This is one of series of very quick reviews I am writing for Theaterfestival Basel.

I am staying in Basel between 24 and 31 August so I can only be the first part of the festival. I hope, however, to put up short reviews, perhaps a bit longer than SNS-type “impressions,” but a bit shorter and maybe less detailed and informed than traditional newspaper reviews. I will be posting one or two days after I see the performance at the latest.

Mariano Pensotti’s Los Años (The Years) seems, at a first glance, dangerously simple and sentimental. The story is basically about a father-daughter relationship in 2020 and 2050 and what happened between them (even before the daughter was born) around the two periods.

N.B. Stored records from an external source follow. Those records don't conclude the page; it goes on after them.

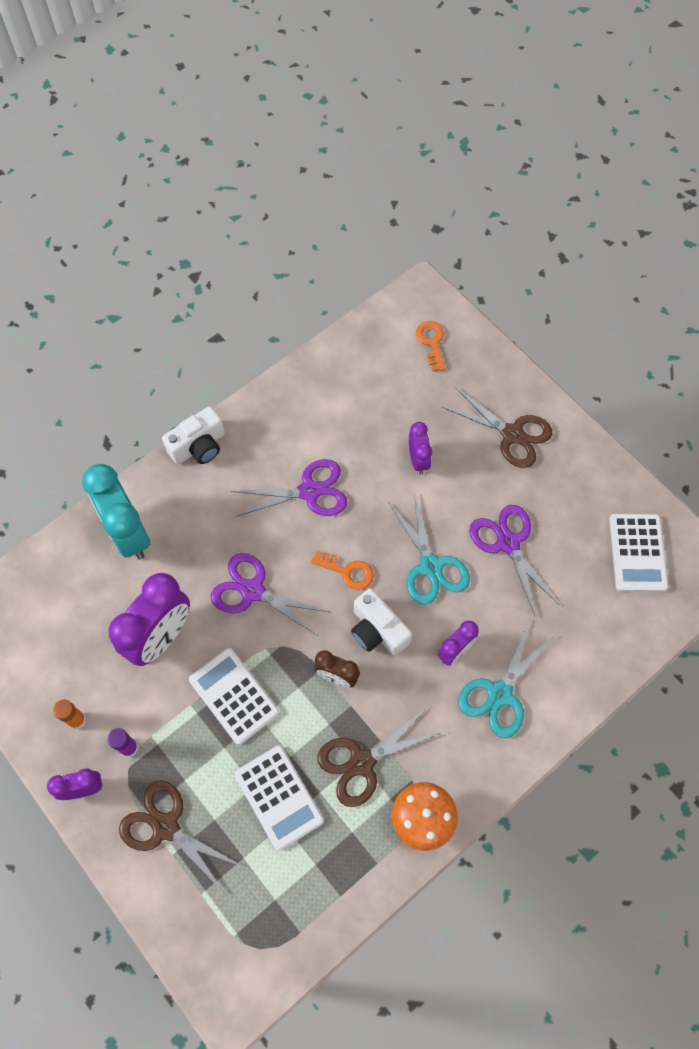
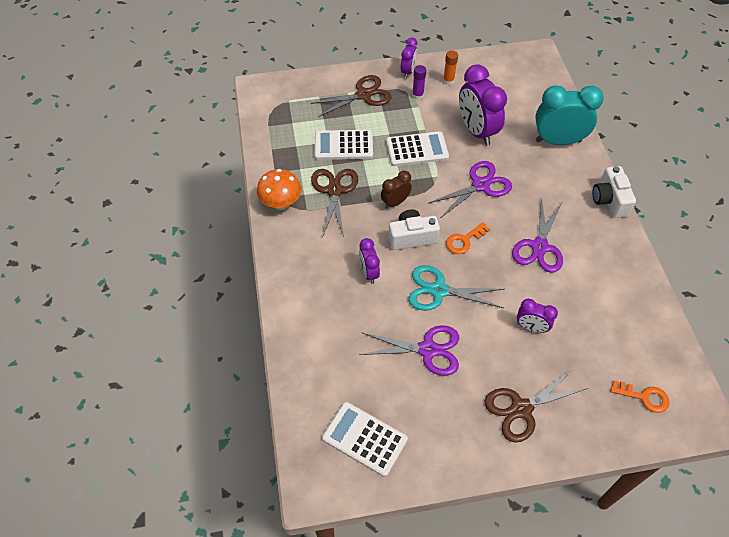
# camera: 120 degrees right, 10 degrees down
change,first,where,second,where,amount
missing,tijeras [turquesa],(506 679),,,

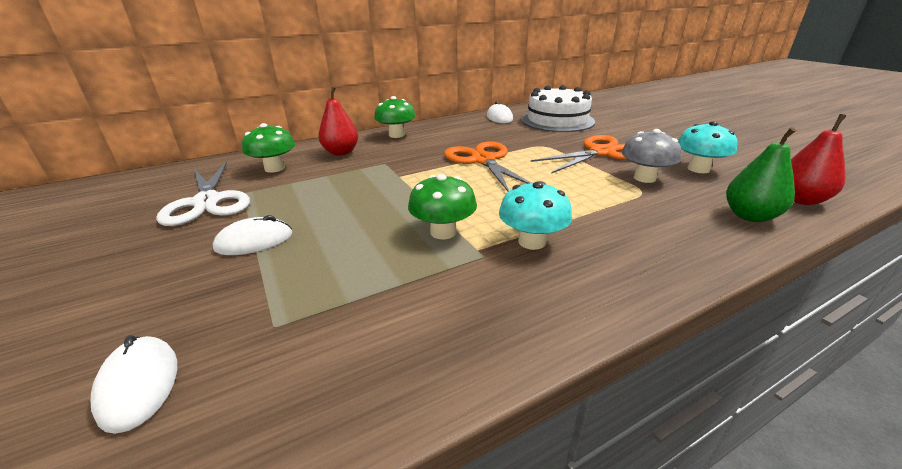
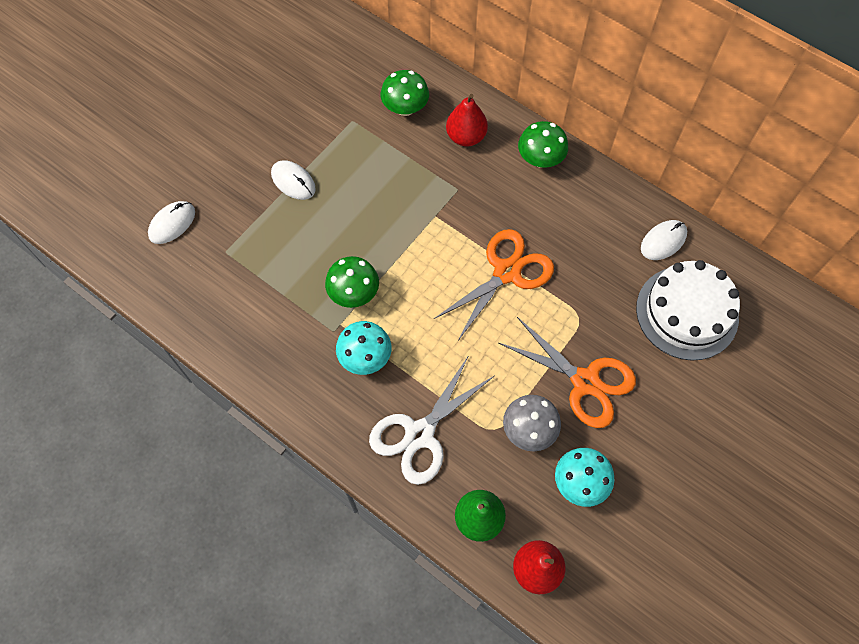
# camera: 65 degrees right, 35 degrees up
change,first,where,second,where,amount
relocated,tijeras [blanco],(203 193),,(431 420),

See the short yet adequate introduction on the HP of the festival for example.

This performance tells the story of a documentary film-maker who, 30 years after his breakthrough, attempts to make sense of his relationship with family and friends.

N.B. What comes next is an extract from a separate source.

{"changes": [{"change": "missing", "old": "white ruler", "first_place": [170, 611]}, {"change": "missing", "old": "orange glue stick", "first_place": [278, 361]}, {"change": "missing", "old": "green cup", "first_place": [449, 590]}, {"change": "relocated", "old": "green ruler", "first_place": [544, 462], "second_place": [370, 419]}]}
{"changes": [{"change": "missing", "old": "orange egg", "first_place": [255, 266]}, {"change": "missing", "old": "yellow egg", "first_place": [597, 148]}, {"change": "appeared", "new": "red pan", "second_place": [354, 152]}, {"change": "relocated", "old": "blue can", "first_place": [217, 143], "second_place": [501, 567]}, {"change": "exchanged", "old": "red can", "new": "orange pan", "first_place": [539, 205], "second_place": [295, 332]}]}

If the story were set between 1960 and 1990, it had come to have completely different reverberations. It is set in 2050; that is the core of Pensotti’s theatrical genius. how the work jumps from a linear story-telling of a somewhat typical middle-class father-daughter relationship to something completely “experimental,” which enable us think much deeper into complex layers of that main story-line. Thus the entire narrative is from a perspective of the daughter in 2050. She is sometimes outside of the enacted narrative and at other times inside of it, acting out her present self and/or her past self (or the memory of it). And the same actor even acts as her mother in most of the 2020 scenes, though in reality she was in her mother's belly then.

The set itself is divided into two; the stage-right is 2020 and the stage-left is 2050. Even the subtitles are divided into two. German subtitles are posted where the current action is happening, while English subtitles are posted on the other side.

For those who do not read German (like myself), reading English subtitles on the other side where the action is not happening can become a nuisance, but for me at least it didn’t. Surely my eyes had to move from left to right and right to left so fast as if my dynamic visual acuity is being tested. Well, it was till towards the end when, sometimes, the separate set becomes one as the other side is folded that I could see the English subtitles just under the German one (or the other way around?) This change is not tentative, and the flow of the narrative supports the temporary transformation of the location of the subtitles (and the folding of the half of the stage.)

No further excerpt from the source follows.